The following is a promo, or “Blurb” for an i-book publication about Ned Kelly. I don’t have an i-pad so I haven’t read it. The author is a person who maintains an enormous Kelly website called Ironoutlaw, and its been around for nearly 15 years., so you would think he must know something about Ned Kelly by now. He is also an expert writer, and has published on a blog of his a guide to writing a “Blurb”, describing how the aim of a Blurb is to use a technique that will result in the reader deciding “I must buy this immediately” Hard sell in other words; Propaganda even – and this blurb of his is a classic example of his skill in action:
Ned Kelly : A Pictorial History
By Bradley Webb
Description
Washed deep with the convict stain Ned Kelly’s destiny was cast in a defiant mold, the story of his short life was one that saw Ned, his brother Dan and their two mates Joe Byrne and Steve Hart, take on corrupt Police greedy land Barons and an ill-informed government in a crusade to change their world for the better. Wrongly accused they survived a deadly shoot out with Police in 1878 that saw the Gang outlawed with the largest reward ever offered in the British Empire- dead or Alive.
Over the next 18 months the Kelly Gang held up two country towns and robbed their banks – without firing a single shot; wrote numerous essays explaining their actions and became folk heroes to a generation. Their grand plan to derail a special Police Train, seize the hostages and declare a Republic of North East Victoria came to a fiery end at Glenrowan where they donned their famous but cumbersome armour against an overwhelming Police Force.
This outline of the Ned Kelly story is quite typical of the way in which it is often portrayed, and though colourful and appealing, it is childs play to show that it is highly misleading. This outline, and the detail of the story that is filled in around this sort of skeleton represents an extreme and highly sanitized and airbrushed view of Ned Kelly which I will show in the next few posts, is very far from an accurate portrayal of the truth about him.
The big question is really about the motivation of people who know so much about Ned Kelly yet persuade themselves that such a distortion of reality is the truth about him. One possible explanation is provided by Mr Webb himself.:
When other kids were watching Mickey Mouse, I was reading Blinky Bill.
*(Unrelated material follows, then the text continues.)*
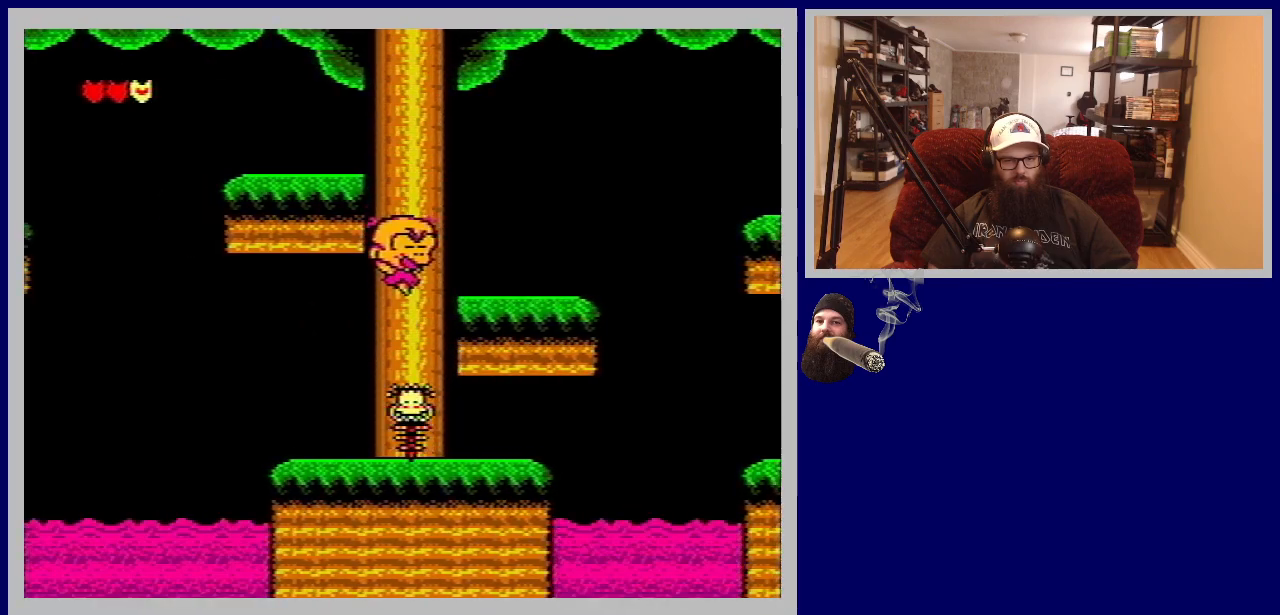
{"buttons": [], "events": []}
My GI Joe was dressed in Kelly armour that I’d made out of toilet rolls, sewn together with black cotton and coloured in with gray texta.
Ian Jones also fell in love with the Kelly Hero as a very young boy, and that love never left him either. Maybe, after giving up our beliefs in so many fond hopes as children , if we discover one hero who might actually be real, we cling to it, hoping against hope and refusing to look at the possibility that this hero too should go the way of the Tooth Fairy, The Easter Bunny, and Santa.